Chart analysis data:
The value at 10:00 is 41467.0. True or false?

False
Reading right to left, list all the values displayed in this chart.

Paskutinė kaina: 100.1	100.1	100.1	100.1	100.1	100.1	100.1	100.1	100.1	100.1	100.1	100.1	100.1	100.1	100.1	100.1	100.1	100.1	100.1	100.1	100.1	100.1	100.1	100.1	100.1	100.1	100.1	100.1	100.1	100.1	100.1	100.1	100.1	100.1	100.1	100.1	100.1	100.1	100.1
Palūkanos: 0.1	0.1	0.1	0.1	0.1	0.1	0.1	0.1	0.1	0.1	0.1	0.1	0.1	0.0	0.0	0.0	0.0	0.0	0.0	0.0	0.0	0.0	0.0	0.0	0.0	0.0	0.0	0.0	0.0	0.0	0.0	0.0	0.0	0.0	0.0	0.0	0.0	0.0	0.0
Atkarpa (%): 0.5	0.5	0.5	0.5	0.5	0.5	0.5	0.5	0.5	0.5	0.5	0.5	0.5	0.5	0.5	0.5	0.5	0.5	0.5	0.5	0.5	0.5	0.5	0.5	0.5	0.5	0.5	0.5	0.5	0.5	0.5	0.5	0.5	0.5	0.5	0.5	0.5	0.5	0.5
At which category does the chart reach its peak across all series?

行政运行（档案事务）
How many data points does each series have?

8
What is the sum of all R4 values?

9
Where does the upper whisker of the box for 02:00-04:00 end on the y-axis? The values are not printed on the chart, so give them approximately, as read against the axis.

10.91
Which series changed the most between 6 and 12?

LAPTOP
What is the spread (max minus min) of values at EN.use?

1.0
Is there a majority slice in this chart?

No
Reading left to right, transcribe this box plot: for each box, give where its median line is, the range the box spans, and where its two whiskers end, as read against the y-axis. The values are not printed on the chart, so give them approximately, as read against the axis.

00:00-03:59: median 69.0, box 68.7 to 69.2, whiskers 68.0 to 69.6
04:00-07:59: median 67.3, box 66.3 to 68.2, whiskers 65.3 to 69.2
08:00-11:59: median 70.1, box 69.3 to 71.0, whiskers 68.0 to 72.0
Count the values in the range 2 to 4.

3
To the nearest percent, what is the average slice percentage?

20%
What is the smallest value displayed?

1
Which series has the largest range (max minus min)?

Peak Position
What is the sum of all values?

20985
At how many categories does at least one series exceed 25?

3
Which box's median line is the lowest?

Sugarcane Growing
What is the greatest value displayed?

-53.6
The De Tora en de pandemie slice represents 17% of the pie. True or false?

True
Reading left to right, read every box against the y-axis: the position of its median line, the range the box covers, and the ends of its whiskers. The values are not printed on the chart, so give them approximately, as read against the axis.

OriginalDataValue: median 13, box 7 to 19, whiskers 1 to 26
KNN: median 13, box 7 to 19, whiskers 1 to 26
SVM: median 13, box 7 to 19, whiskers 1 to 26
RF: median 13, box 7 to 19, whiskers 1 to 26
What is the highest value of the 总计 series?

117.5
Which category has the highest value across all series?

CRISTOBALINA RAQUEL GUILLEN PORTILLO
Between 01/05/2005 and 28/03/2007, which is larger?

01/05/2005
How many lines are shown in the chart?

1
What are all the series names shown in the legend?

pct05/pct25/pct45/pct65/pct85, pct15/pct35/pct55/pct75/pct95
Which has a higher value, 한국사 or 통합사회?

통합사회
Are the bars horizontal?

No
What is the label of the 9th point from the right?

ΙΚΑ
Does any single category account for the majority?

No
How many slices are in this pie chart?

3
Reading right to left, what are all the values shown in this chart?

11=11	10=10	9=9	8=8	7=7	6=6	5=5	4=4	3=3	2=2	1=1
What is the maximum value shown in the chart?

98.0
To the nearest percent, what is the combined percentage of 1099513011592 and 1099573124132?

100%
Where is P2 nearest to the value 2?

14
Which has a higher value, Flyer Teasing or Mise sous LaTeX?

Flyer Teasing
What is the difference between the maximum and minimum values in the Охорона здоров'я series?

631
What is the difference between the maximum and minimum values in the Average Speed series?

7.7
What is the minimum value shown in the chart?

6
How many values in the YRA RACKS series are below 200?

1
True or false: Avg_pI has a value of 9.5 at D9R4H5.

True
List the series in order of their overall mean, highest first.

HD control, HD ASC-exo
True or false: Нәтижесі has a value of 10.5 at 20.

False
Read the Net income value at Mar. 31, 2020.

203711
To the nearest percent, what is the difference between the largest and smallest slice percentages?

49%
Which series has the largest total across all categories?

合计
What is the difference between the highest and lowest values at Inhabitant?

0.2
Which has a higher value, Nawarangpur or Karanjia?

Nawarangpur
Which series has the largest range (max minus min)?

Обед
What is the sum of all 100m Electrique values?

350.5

### What to produce
Count the lines of the records above that contain the word "highest", and reply with that number alone.

### Result of this task
4